知的創造システム専攻では、第1期に「工業所有権関連条約特論1」(2単位/全16コマ)を開講しています。
経済のグローバル化の進展に伴い、知的財産実務の現場では、日本だけでなく国際的な知的財産の知識が必須になっています。本講義では「世界的に通用し使える特許権を取得するためには、どうしたらいいか」を常に考えながら、国際的な法的フレームワークを俯瞰します。
具体的には、主にパリ条約、TRIPS(知的所有権の貿易関連の側面に関する協定)、特許協力条約(PCT)、二国間協定などについて学び、現在の国際的な特許制度の抱える課題を明確にしていきます。

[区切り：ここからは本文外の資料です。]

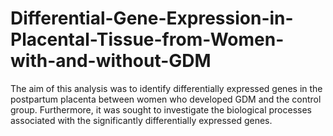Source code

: # Differential-Gene-Expression-in-Placental-Tissue-from-Women-with-and-without-GDM
The aim of this analysis was to identify differentially expressed genes in the postpartum placenta between women who developed GDM and the control group. Furthermore, it was sought to investigate the biological processes associated with the significantly differentially expressed genes.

担当するのは鶴谷裕二客員教授。特許庁にて特許出願の審査・審判業務や、多国間交渉、二国間交渉、途上国における模倣品対策などの特許行政に携わったのち、現在は伊藤国際特許事務所の副所長として、特許実務の最前線でご活躍されています。
今回(5月30日)は最終回の授業でした。この日のゴールはこれまで14回の授業で学んできたことのポイントを再度取り上げ、知財制度の国際的枠組みを再度レビューすること。
約20名の受講者全員が、別の論点をランダムに割り振られ、時間内にそれぞれについて簡潔に説明するという方式です。理解したと思っていた内容でも説明するとなると意外に難しく、不明瞭な点が次々と明らかになりますが、そこは先生が適宜補足を加えながら、授業は進んでいきます。
いくつか、テーマを抜粋しますと、
「パリ条約 外国登録商標 6条の5」
「PCT 指定国と選択国の違い」
「TRIPS協定 特許の対象 27条」など。
それぞれのテーマについて、順番に発表が続き、回答に困った時には、受講者同士が助け船を出し合いながらの授業となりました。

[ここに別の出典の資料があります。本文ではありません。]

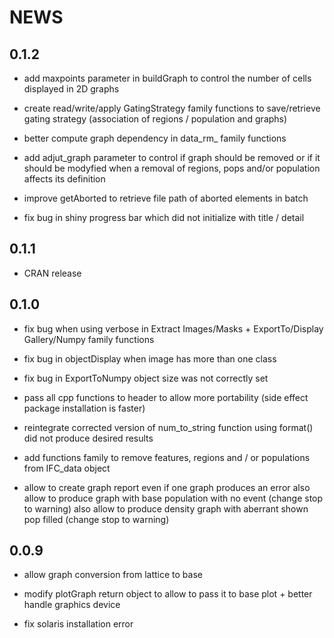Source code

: # NEWS
## 0.1.2
- add maxpoints parameter in buildGraph to control the number of cells displayed in 2D graphs

- create read/write/apply GatingStrategy family functions to save/retrieve gating strategy
(association of regions / population and graphs)

- better compute graph dependency in data_rm_ family functions
+ add adjut_graph parameter to control if graph should be removed or if it should be modyfied when a
removal of regions, pops and/or population affects its definition

- improve getAborted to retrieve file path of aborted elements in batch

- fix bug in shiny progress bar which did not initialize with title / detail

## 0.1.1
- CRAN release

## 0.1.0
- fix bug when using verbose in Extract Images/Masks + ExportTo/Display Gallery/Numpy family functions

- fix bug in objectDisplay when image has more than one class

- fix bug in ExportToNumpy object size was not correctly set

- pass all cpp functions to header to allow more portability (side effect package installation is faster)

- reintegrate corrected version of num_to_string function using format() did not produce desired results

- add functions family to remove features, regions and / or populations from IFC_data object

- allow to create graph report even if one graph produces an error
also allow to produce graph with base population with no event (change stop to warning)
also allow to produce density graph with aberrant shown pop filled (change stop to warning)

## 0.0.9
- allow graph conversion from lattice to base

- modify plotGraph return object to allow to pass it to base plot + better handle graphics device

- fix solaris installation error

こうして全体を一気に復習することで、各条約間の関係を含めた国際特許制度の大きな流れをつかむことができたのではないかと思います。
本講義を受けて、第3期には「工業所有権関連条約特論2」(2単位/全16コマ)が開講されます。今度は、特許協力条約における手続論の実務的学習・研究を行っていきます。